Monday, September 27, 2010

W3C Mobile Web Best Practices and HAT-Based Mobile

In the ‘90s and early ‘00s, products like Newton and standards like WAP and CE tried to get mobile computing into the mass market. They all failed due to shortcomings in technology, usability, and interoperability. Never mind largely silly content…

In the early ‘00s, to help give mobile computing another crack at the mass market, the W3C (WorldWide Web Consortium) began an effort called the MWI (Mobile Web Initiative) in order to set technical and best practice standards.

I've followed this effort closely for years – I’ve been working with, training on, and looking for markets for mobile since ’98 (thanks to Joe Welinske, who introduced me to Windows CE in '97) and was the STC’s (Society for Technical Communication) representative to the W3C from ’02 to ’05 so I had a dual interest. But the mobile mass market never went anywhere until Apple brought out the iPhone and sent the market skyrocketing.

A side effect of mobile’s skyrocketing in the mass market has been a slow but steady rise in interest in using mobile for tech comm. Until recently, creating content for mobile, in the form of apps, was so different from “true” tech comm and online help that there was little or no overlap. Tech writers had to do “apps” to get into the mobile space.

That’s changed in the last year, as two well-known help authoring tools (HATs), MadCap Flare and Adobe RoboHelp, added support for mobile output. (There may be others too; I happen to support Flare and RoboHelp so they’re the ones I’ll focus on. But what follows applies to any HAT that offers mobile as an output.)

As part of the MWI, W3C created several standards including Mobile Web Best Practices Basic Guidelines, a Recommendation as of 29 July 2008. (www.w3.ord/TR/mobile-bp/) It offers 60 recommendations for creating, coding, and structuring of content.

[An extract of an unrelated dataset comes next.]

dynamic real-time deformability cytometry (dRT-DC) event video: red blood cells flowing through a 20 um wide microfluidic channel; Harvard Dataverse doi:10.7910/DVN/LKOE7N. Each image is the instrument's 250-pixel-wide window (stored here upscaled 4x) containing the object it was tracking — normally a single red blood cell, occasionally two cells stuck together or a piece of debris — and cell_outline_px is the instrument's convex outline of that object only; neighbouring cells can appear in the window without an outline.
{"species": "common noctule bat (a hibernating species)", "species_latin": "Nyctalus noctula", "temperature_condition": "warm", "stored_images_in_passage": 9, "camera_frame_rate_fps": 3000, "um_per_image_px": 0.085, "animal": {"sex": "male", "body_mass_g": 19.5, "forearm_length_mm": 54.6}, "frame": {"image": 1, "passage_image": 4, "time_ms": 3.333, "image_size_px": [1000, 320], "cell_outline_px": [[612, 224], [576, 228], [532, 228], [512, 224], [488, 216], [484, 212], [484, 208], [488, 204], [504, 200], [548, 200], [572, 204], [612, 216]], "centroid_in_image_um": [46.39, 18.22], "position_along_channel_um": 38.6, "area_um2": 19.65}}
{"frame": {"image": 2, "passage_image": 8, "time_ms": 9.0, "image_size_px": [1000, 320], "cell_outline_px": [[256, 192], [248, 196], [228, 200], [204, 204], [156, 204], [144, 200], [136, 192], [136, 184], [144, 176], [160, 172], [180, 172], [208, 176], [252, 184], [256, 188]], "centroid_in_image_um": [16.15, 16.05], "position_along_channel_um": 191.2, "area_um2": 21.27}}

It was NOT written with HAT- based mobile in mind, but many of the recommendations do in fact apply to HAT-based mobile, either directly or with some tweaking. Because of that, the rest of this post and a series to follow will examine these recommendations from the point of view of creating HAT-based mobile output. I’ll discuss the recommendations as I get to them, which means I won’t address them in the same order as they appear in the W3C document. But I will use the recommendation numbers for reference. Starting with…

4. [TESTING] – Carry out testing on actual devices as well as emulators.

Testing on emulators is convenient. Passing output to the emulator is built into the HAT’s interface, so it’s a matter of a few mouse clicks. Flare has its WebHelp Mobile emulator, and RoboHelp uses the Adobe Digital Editions (ADE) application as its ePub emulator. Both work fine, but both have the same issues as every other emulator I’ve seen. (In other words, this is not a criticism of either vendor’s emulator but an assessment of emulators in general.)

• They can’t simulate network traffic loads because they’re not on a network, so there’s none of the delays that might occur in the real world.

• They’re driven by the full processing power of the PC on which they’re being run, rather than by the more limited processor and memory of the real mobile device, so they run more quickly and smoothly.

• They may not offer the unique behaviors of the real devices, such as the touch-screen interface, so the user experience isn’t faithful to reality.

• You may also get some odd behaviors in different emulators, even those for the same standard. For example, if you output a RoboHelp project with multiple topics to ePub and display it in ADE, the result displays all the topics in ADE as one long scrolling file – basically a “book”. Display the same output in Firefox using its epub plug-in, however, and each topic from the project displays as a separate web page. This means that you’re going to get different behaviors for things like scrolling – through the whole book versus one topic at a time, for example.

So you’re ultimately going to have to buy examples of each device on which your mobile content is supposed to run and test accordingly. That’s nothing new for Engineering, but it may be a new experience for a doc group. The doc group would either have to set up its own publishing, testing, and QA processes and lab or work very closely with Engineering in a new and unusual way.